● **Data**:

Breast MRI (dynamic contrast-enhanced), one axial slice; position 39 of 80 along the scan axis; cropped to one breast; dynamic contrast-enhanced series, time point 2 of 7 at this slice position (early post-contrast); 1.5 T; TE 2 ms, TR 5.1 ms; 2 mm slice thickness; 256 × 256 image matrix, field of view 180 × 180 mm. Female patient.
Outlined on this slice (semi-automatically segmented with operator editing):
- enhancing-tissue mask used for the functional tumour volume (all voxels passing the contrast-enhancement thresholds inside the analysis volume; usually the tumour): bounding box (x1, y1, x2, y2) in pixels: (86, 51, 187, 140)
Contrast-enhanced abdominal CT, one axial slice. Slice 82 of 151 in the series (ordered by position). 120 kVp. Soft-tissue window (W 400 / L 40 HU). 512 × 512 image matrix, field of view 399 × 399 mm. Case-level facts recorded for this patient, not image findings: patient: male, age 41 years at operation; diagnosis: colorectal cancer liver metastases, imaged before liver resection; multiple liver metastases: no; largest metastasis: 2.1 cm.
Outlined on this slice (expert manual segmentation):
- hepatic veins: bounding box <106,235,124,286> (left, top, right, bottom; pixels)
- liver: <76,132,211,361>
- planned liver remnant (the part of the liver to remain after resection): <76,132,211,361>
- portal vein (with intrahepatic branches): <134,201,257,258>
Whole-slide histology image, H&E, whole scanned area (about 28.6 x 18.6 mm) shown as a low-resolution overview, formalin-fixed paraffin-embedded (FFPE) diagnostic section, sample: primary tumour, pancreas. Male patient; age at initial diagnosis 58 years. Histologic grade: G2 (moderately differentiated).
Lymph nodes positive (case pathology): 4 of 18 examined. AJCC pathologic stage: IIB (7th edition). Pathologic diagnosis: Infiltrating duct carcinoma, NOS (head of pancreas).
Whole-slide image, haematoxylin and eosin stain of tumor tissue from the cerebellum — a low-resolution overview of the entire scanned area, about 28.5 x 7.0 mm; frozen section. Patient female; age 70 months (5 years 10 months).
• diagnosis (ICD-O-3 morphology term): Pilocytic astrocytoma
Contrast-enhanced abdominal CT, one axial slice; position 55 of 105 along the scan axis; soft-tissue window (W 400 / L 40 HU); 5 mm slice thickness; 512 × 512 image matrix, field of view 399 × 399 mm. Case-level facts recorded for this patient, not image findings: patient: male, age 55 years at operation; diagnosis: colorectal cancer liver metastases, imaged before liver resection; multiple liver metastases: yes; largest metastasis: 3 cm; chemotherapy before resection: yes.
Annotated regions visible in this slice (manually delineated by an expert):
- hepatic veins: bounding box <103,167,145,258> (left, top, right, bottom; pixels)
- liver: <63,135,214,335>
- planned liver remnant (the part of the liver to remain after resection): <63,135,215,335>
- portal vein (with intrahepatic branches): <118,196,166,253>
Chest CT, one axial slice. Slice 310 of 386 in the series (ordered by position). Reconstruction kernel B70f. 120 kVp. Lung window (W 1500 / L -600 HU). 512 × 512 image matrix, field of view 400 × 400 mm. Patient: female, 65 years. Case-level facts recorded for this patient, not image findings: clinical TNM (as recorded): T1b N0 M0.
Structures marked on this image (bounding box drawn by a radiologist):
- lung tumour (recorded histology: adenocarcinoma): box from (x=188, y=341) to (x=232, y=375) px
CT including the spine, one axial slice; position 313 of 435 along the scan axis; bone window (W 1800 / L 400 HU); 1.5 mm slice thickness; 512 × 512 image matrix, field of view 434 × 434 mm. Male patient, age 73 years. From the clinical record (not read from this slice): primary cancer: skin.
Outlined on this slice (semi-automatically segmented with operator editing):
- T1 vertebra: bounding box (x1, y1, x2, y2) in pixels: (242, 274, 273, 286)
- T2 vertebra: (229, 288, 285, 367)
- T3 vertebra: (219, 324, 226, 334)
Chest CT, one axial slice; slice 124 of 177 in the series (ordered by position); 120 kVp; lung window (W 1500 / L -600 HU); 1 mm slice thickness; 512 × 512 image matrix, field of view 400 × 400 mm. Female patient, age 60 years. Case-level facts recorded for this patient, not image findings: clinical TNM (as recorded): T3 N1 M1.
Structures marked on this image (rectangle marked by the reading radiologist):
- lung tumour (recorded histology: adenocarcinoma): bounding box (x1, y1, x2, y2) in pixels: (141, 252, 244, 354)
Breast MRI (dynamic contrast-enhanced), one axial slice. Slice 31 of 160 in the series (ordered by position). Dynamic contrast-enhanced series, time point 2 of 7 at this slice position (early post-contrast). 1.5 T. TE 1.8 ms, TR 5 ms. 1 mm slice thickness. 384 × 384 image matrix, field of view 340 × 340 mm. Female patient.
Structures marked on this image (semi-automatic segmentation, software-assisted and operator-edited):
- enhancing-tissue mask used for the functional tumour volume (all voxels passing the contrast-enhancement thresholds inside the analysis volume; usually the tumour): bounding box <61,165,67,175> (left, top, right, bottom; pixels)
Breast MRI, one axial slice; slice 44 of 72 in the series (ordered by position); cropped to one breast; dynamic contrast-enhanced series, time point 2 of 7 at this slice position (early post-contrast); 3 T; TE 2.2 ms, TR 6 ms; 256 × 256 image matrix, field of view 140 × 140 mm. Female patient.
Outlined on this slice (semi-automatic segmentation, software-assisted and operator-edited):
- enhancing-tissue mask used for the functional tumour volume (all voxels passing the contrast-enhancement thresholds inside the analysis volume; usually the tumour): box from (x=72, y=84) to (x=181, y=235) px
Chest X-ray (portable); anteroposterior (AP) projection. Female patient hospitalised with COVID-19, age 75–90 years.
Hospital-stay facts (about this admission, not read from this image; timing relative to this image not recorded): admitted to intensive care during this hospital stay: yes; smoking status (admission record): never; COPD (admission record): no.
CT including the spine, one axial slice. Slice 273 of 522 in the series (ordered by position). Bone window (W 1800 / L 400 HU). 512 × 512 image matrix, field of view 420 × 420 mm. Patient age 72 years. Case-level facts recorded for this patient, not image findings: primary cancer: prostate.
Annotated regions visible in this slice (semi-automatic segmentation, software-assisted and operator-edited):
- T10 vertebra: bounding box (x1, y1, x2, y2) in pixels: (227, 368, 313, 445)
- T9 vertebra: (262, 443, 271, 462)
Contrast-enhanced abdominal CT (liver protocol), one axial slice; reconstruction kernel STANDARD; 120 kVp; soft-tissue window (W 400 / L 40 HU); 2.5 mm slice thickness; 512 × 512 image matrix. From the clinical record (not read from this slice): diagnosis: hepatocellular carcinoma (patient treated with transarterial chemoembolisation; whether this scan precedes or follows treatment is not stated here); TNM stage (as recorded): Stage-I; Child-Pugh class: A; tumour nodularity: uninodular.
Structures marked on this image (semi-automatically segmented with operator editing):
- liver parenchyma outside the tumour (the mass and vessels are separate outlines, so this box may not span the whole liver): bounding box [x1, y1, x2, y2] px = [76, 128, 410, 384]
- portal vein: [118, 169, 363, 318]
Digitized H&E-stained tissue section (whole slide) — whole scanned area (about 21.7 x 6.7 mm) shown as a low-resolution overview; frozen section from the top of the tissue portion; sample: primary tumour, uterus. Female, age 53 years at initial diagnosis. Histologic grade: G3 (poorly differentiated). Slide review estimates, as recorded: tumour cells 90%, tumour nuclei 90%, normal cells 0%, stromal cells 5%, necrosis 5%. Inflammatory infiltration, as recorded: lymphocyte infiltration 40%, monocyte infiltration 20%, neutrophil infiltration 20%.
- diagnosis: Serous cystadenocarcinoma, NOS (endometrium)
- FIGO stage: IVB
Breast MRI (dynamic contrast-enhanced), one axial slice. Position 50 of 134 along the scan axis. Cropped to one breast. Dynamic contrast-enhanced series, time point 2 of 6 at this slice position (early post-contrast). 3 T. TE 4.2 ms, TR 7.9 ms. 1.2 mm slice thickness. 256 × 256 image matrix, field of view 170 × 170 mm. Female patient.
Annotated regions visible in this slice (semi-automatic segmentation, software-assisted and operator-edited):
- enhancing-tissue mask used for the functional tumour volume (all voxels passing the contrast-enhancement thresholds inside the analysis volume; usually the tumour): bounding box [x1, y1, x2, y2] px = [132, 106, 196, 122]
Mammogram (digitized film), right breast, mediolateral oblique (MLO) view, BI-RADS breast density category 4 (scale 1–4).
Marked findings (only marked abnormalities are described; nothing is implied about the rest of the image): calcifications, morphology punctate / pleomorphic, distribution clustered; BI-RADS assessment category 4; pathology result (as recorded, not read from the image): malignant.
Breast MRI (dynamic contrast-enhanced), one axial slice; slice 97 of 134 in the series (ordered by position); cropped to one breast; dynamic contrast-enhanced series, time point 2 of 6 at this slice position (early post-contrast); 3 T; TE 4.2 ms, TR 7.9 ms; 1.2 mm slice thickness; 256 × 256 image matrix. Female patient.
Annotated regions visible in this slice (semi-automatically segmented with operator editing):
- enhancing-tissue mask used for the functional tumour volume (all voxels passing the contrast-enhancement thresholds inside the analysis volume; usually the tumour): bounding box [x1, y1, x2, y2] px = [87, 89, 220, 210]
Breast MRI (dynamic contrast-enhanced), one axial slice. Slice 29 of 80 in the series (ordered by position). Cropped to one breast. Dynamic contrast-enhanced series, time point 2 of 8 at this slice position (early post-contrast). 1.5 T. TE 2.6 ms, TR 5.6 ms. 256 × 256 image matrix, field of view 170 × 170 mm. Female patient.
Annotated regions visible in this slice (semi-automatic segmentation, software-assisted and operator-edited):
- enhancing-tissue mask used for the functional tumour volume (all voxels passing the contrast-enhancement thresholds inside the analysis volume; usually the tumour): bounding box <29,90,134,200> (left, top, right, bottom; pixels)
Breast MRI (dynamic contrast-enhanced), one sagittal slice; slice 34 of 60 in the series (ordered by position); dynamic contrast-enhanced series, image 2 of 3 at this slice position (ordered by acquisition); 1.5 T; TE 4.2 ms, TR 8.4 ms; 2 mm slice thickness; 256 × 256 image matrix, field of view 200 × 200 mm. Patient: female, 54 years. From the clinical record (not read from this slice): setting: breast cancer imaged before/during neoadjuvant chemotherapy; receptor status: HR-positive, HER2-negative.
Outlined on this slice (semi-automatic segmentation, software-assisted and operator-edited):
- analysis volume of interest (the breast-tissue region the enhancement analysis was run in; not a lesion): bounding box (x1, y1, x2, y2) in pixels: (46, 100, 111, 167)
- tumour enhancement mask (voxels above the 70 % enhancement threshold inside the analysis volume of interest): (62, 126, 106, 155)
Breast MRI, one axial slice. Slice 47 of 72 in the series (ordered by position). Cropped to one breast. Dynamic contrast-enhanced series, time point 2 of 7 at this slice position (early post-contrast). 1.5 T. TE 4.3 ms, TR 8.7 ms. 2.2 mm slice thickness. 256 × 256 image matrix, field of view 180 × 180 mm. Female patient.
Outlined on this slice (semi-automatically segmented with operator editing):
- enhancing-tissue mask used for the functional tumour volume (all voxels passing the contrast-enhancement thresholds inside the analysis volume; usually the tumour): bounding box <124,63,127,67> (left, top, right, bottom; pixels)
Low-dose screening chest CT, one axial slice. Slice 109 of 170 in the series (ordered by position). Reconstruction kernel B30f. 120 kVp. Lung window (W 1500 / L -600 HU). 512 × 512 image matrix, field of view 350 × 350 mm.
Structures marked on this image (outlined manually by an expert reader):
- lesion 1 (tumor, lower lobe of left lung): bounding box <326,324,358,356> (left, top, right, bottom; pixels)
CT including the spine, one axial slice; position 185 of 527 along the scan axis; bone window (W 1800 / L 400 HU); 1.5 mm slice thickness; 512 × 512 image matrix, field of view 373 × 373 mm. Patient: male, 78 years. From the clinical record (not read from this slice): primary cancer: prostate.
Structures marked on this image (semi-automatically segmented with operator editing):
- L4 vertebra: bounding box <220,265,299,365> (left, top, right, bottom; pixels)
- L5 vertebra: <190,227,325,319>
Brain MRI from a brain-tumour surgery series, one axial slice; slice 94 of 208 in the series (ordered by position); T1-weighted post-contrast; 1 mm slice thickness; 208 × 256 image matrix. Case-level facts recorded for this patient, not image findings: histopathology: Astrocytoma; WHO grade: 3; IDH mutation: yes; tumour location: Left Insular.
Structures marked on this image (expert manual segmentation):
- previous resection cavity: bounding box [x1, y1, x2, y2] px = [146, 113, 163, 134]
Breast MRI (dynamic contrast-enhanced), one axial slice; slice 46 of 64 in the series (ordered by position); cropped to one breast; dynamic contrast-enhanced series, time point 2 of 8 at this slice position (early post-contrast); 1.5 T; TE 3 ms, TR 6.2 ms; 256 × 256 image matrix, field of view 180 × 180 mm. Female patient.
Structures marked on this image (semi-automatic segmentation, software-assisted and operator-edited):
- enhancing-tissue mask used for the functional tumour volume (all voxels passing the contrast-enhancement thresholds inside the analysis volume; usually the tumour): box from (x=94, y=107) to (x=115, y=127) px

● **The task**:
Every line in the listing that holds "about" belongs in the answer.

● **Answer for this exercise**:
Whole-slide histology image, H&E, whole scanned area (about 28.6 x 18.6 mm) shown as a low-resolution overview, formalin-fixed paraffin-embedded (FFPE) diagnostic section, sample: primary tumour, pancreas. Male patient; age at initial diagnosis 58 years. Histologic grade: G2 (moderately differentiated).
Whole-slide image, haematoxylin and eosin stain of tumor tissue from the cerebellum — a low-resolution overview of the entire scanned area, about 28.5 x 7.0 mm; frozen section. Patient female; age 70 months (5 years 10 months).
Hospital-stay facts (about this admission, not read from this image; timing relative to this image not recorded): admitted to intensive care during this hospital stay: yes; smoking status (admission record): never; COPD (admission record): no.
Digitized H&E-stained tissue section (whole slide) — whole scanned area (about 21.7 x 6.7 mm) shown as a low-resolution overview; frozen section from the top of the tissue portion; sample: primary tumour, uterus. Female, age 53 years at initial diagnosis. Histologic grade: G3 (poorly differentiated). Slide review estimates, as recorded: tumour cells 90%, tumour nuclei 90%, normal cells 0%, stromal cells 5%, necrosis 5%. Inflammatory infiltration, as recorded: lymphocyte infiltration 40%, monocyte infiltration 20%, neutrophil infiltration 20%.
Marked findings (only marked abnormalities are described; nothing is implied about the rest of the image): calcifications, morphology punctate / pleomorphic, distribution clustered; BI-RADS assessment category 4; pathology result (as recorded, not read from the image): malignant.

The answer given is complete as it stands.